The potential for disruption extends to the recording of all employee information. “Before you even get a job offer, you have to go through a series of interviews and some form of qualification and validation process,” says Mody. “You then get on-boarded and there may be additional tasks you need to complete, whether it’s training records or compliance questionnaires, and that information would be collated.”
“That whole process and data requires many different parties to interact, and this all carries on until eventually you exit, when there might be a handover and the whole process has to renew. Blockchain could radically simplify the experience that HR functions have today.”
Blockchain could also be used in payroll. “That’s probably a bit further down the line but there are examples already, built on the premise that the Bitcoin and cryptocurrency market is stable enough to run payroll on it,” says Brown. “In the longer term, if those markets stabilize, I would imagine we would see more blockchain-enabled payroll technology.”

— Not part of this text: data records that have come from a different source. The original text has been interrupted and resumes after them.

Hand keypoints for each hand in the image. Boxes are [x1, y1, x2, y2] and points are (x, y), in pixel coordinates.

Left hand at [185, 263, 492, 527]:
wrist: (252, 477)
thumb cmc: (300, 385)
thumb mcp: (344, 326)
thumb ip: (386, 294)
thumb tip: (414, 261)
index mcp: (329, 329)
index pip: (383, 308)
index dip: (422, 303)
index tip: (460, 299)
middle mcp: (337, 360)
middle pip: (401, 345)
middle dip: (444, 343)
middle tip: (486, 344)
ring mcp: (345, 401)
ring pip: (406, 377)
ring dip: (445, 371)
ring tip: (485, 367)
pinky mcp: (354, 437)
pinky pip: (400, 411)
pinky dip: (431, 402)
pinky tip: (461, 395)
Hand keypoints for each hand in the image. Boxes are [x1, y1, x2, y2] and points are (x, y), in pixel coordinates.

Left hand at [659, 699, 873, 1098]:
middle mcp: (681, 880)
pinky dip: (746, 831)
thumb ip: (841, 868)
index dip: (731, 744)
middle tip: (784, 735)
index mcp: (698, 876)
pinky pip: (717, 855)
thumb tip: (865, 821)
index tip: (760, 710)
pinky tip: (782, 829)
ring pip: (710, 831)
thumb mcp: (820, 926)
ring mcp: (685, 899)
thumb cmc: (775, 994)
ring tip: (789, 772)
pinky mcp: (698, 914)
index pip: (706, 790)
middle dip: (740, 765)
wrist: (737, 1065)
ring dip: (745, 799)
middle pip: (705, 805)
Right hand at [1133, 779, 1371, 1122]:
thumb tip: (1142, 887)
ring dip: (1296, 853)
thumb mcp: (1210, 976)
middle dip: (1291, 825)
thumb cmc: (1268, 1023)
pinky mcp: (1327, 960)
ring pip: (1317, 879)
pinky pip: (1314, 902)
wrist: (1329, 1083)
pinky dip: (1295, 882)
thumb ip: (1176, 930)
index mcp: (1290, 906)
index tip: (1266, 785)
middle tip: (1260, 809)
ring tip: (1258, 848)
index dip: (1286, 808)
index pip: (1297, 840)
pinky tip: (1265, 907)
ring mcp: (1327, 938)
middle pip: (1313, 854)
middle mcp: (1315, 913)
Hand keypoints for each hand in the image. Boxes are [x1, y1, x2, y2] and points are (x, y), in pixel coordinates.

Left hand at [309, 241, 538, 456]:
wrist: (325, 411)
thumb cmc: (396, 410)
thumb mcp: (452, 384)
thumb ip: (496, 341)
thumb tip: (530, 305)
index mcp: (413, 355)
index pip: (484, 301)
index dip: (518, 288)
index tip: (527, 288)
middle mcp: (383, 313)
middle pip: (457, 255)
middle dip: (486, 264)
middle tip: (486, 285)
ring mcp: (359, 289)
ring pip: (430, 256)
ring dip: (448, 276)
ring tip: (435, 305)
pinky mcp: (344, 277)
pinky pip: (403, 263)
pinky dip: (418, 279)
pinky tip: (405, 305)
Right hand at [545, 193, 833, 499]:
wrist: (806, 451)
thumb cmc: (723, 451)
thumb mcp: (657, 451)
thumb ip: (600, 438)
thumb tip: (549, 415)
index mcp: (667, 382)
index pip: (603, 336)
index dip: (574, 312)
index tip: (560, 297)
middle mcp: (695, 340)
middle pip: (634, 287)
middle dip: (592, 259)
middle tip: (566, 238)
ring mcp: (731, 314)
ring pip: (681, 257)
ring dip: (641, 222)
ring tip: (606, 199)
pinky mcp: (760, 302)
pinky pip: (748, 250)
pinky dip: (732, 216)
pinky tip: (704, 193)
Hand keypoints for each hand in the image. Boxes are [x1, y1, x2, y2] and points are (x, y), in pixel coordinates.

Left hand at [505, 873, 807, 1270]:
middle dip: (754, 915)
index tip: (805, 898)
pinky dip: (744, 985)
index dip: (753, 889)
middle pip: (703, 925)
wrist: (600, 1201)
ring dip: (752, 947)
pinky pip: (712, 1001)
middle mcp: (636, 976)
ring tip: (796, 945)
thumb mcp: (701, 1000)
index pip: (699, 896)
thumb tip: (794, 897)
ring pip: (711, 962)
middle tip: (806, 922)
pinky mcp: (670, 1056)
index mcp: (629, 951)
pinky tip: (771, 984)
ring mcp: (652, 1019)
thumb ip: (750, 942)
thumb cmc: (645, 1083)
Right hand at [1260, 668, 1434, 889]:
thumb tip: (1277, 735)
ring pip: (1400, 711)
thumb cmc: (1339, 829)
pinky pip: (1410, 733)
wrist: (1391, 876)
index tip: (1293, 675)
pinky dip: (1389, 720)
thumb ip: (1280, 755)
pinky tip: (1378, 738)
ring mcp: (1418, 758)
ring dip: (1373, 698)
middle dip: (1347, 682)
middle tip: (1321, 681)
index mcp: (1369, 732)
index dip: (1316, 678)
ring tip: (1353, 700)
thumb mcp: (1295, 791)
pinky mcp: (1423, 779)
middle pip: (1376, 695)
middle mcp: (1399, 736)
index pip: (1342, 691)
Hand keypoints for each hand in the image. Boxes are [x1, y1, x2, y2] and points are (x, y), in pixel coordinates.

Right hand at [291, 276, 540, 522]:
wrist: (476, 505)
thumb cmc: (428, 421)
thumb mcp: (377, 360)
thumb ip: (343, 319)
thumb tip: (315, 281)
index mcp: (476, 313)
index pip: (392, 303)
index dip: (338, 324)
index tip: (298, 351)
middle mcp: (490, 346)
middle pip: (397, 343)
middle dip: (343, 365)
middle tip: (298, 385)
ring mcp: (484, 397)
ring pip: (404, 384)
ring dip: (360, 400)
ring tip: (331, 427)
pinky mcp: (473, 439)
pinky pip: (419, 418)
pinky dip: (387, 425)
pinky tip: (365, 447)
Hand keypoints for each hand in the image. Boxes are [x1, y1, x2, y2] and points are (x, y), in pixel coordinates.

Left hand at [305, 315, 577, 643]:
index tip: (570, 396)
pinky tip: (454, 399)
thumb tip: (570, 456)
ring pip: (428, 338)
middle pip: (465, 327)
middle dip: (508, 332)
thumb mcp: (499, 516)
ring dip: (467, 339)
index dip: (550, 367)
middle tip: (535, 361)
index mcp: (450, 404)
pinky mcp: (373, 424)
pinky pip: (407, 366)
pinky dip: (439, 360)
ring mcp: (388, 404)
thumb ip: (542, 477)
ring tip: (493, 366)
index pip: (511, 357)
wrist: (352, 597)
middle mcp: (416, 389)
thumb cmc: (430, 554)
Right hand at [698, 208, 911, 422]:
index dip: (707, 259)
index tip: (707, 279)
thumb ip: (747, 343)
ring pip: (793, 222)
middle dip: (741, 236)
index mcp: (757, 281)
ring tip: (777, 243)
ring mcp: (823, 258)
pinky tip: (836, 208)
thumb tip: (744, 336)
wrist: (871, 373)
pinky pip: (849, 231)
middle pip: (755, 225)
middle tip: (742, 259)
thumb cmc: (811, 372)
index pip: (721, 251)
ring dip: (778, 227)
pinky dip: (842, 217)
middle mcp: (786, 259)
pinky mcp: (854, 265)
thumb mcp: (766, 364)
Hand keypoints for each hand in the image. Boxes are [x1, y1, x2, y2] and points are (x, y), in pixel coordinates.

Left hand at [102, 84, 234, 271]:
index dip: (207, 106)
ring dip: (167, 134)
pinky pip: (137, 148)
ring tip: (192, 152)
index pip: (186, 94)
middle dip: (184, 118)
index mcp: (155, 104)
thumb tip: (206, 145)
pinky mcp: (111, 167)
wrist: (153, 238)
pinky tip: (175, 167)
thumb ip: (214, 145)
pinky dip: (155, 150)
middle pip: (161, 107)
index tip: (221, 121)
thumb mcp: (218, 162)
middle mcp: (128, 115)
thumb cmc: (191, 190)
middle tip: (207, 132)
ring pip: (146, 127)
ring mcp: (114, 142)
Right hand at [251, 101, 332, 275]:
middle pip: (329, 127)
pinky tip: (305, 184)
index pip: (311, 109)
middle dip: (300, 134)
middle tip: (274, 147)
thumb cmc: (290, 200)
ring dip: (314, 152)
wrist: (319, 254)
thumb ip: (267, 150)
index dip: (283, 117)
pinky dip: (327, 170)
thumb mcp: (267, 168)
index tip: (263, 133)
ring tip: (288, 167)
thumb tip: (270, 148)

But, any move in this direction would need to be highly secure and tested before organizations are prepared to use it for this purpose, believes Carter. “In Hays’ case, we would have to be 100% satisfied in the stability and security of any system before we implemented it – we’re dealing with people’s livelihoods and identities,” she says. “At the moment it’s a case of closely watching it as the technology evolves, understanding what technology is being delivered, how trust is being built and looking at how that could potentially impact our world.”